1

Hey there I have a little problem. I tried to preg_match a whole xml file for specified words but it doesn't work

my xml:

 <product>
    <title>TestProduct</title>
    <Specifications>
      <item name="Specifications1">Test</item>
      <item name="Specifications2">Hello World</item>
    </Specifications>
    <body>
      <item name="Color">Black</item>
    </body>
 </product>

And i would like to cut and remove certain words out of the whole file using preg_match.

my php:

for ($i = 0; $i <= $length; $i++) {
   $var = $xml->product[$i];
   if (preg_match_all('/\b(\w*Test\w*)\b|\b(\w*Black\w*)\b/', $var, $result)){
      do something 
   }
     

But it doesn't work only when i replace

  $var->$xml->product[$i];

with

$var->$xml->product[$i]-> Specifications->item;

it matchs Test

How can i fix that i am out of ideas Thanks for help!

NeunNatter
  • 87
  • 1
  • 9
  • All I can suggest is look into XPATH to help locate your elements better. – Scuzzy Nov 23 '17 at 21:07
  • [H̸̡̪̯ͨ͊̽̅̾̎Ȩ̬̩̾͛ͪ̈́̀́͘ ̶̧̨̱̹̭̯ͧ̾ͬC̷̙̲̝͖ͭ̏ͥͮ͟Oͮ͏̮̪̝͍M̲̖͊̒ͪͩͬ̚̚͜Ȇ̴̟̟͙̞ͩ͌͝S̨̥̫͎̭ͯ̿̔̀ͅ](https://stackoverflow.com/questions/1732348/regex-match-open-tags-except-xhtml-self-contained-tags) – ctwheels Nov 23 '17 at 21:16

2 Answers2

1

Don't mess around with regular expressions, try a parser instead:

<?php

$xml = <<<DATA
 <product>
    <title>TestProduct</title>
    <Specifications>
      <item name="Specifications1">Test</item>
      <item name="Specifications2">Hello World</item>
    </Specifications>
    <body>
      <item name="Color">Black</item>
    </body>
 </product>
DATA;

# set up the DOM
$dom = new DOMDocument();
$dom->loadXML($xml);

# set up the xpath
$xpath = new DOMXPath($dom);

foreach ($xpath->query("*[contains(., 'Test')]") as $item) {
    print_r($item);
}
?>

This yields all tags having Test as text somewhere.

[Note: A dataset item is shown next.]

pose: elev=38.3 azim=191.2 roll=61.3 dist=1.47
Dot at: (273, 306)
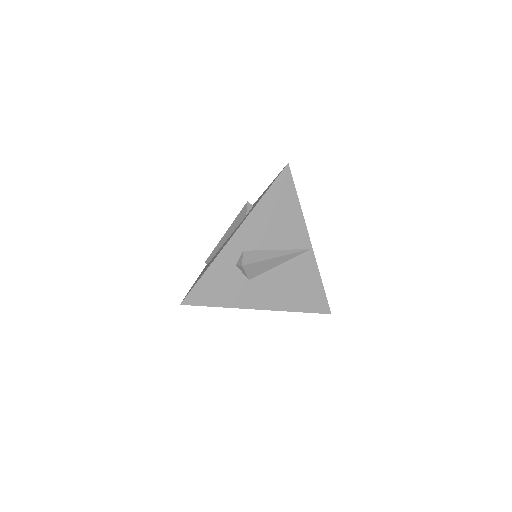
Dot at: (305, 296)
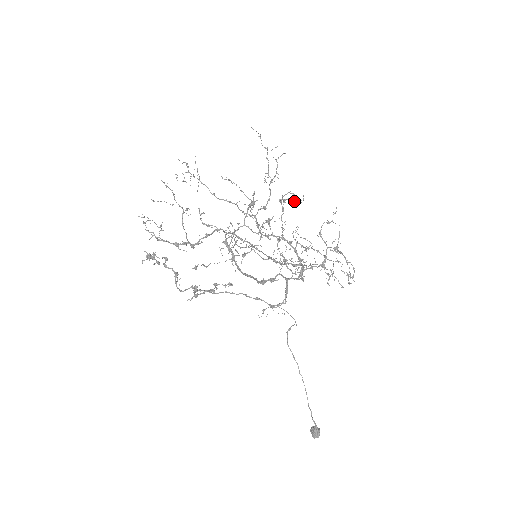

The snippet sets up the DOM and uses xpath queries to look for the appropriate items which you can then loop over.
To have multiple strings you want to look up, use an alternation:
foreach ($xpath->query("*[contains(., 'Test') or contains(., 'Black')]") as $item) {
    print_r($item);
}
Jan
  • 42,290
  • 8
  • 54
  • 79
  • `$dom = new DOMDocument(); $dom->loadXML('Test.xml'); # set up the xpath $xpath = new DOMXPath($dom);` I tried it with that but it doesn't work? – NeunNatter Nov 23 '17 at 21:58
  • the error is: Warning: DOMDocument::loadXML(): Start tag expected, '<' not found in Entity, line: 1 – NeunNatter Nov 23 '17 at 22:02
  • @NeunNatter: `loadXML()` expects a string, you need `load()` here. – Jan Nov 24 '17 at 06:41
0

Elegant way is to use xpath, like also suggested by others.

To strictly respond to your regexp question: your problem seems to be caused by the fact that preg_match_all will search only the first line of subject by default. You can use the s modifier to extend this to all of your multiline string:

preg_match_all('/\b(\w*Test\w*)\b|\b(\w*Black\w*)\b/s', $var, $result)
Zoli Szabó
  • 4,366
  • 1
  • 13
  • 19